There are, I think, two reasons:
There are specific vulnerabilities in student populations and growing recognition of these. We know that demand for student support services is rising 10% per year. As more and more school leavers decide to enter HE, that expanding cohort does have particular vulnerabilities and requirements that universities must continue to try to address through support and interventions. Increased numbers of students of course mean increased numbers with pre existing mental health conditions. For the wider cohort, transition – from home, from childhood, to new fields of knowledge, opportunity & identity – can mean dislocation, illness and, importantly, difficulty accessing appropriate services.
This is starting to be well described by a growing number of student voices, some individual such as John Servante’s Diary of a depressed student, some organised, including excellent activist charities such as Student Minds. But there are still challenges around stigma, access to services and the response by staff and institution to students who are struggling with these conditions.
Sir Anthony Seldon, VC at Buckingham University, has suggested practical steps that universities may want to take to step up their levels of support and intervention. UUK’s guidance drafted by the Mental Health & Wellbeing group strongly recommends that these improvements are set within an institutional mental health & wellbeing strategy that brings together key players, service users and service providers, within the university and the NHS and voluntary sector.

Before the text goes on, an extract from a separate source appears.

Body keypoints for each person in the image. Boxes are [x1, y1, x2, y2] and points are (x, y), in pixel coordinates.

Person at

The suggested crisis in student mental health is actually part of a wider crisis in the mental health of the nation. Norman Lamb MP leads a high profile campaign to demand parity of esteem (and funding) for these conditions. With the attrition of NHS and third sector services for mental health, university service provision has been pushed into a more prominent role.

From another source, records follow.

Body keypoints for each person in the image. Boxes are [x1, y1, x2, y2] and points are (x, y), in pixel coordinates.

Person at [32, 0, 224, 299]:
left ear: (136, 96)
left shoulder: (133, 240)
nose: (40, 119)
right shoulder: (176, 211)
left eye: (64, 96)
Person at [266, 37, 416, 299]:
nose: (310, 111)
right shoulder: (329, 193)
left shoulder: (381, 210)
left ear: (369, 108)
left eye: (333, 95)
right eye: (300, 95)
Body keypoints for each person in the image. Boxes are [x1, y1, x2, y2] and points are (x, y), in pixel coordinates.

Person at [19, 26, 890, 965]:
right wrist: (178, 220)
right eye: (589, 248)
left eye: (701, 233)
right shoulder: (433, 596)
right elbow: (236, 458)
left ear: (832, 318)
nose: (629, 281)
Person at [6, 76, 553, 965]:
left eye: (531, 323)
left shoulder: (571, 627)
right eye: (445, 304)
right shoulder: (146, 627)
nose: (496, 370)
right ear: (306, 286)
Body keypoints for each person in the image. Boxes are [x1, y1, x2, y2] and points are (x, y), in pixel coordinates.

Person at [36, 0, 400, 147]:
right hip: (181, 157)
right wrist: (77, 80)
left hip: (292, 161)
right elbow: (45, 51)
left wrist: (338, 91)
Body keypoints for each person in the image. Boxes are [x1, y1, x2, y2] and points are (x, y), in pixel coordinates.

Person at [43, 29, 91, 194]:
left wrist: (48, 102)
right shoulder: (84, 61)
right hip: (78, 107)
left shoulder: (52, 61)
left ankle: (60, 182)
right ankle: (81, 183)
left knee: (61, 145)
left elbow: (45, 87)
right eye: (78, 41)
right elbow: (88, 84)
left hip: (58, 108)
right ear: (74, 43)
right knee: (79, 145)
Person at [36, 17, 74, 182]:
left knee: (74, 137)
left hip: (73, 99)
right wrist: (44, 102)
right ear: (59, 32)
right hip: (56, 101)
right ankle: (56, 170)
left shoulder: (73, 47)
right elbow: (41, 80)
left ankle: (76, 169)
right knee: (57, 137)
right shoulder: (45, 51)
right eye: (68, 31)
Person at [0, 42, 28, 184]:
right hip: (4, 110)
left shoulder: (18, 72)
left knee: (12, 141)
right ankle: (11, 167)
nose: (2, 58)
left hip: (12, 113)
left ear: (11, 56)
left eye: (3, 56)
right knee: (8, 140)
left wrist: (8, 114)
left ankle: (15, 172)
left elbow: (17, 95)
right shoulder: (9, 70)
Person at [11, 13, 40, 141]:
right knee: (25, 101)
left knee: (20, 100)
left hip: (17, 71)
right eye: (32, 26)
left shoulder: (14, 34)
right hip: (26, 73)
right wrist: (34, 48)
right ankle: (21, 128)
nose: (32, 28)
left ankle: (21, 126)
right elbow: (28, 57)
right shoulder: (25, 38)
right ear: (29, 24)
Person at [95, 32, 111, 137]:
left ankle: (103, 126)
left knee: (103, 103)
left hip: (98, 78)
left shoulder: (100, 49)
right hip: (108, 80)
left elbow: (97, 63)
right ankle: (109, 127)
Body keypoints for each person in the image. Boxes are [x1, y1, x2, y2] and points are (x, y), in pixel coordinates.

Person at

UUK’s Student mental wellbeing: partnerships in practice conference on 9 March emphasises the critical importance of these service partnerships but also the wider partnerships – peer to peer, students with staff and students with institution – that must underpin effective action on student mental health and well being. We are pleased that Sir Anthony will join the event which will also set out a more positive vision of the Healthy University as supportive, learning communities that help students through transitions and better realise their ambitions and individuals and citizens.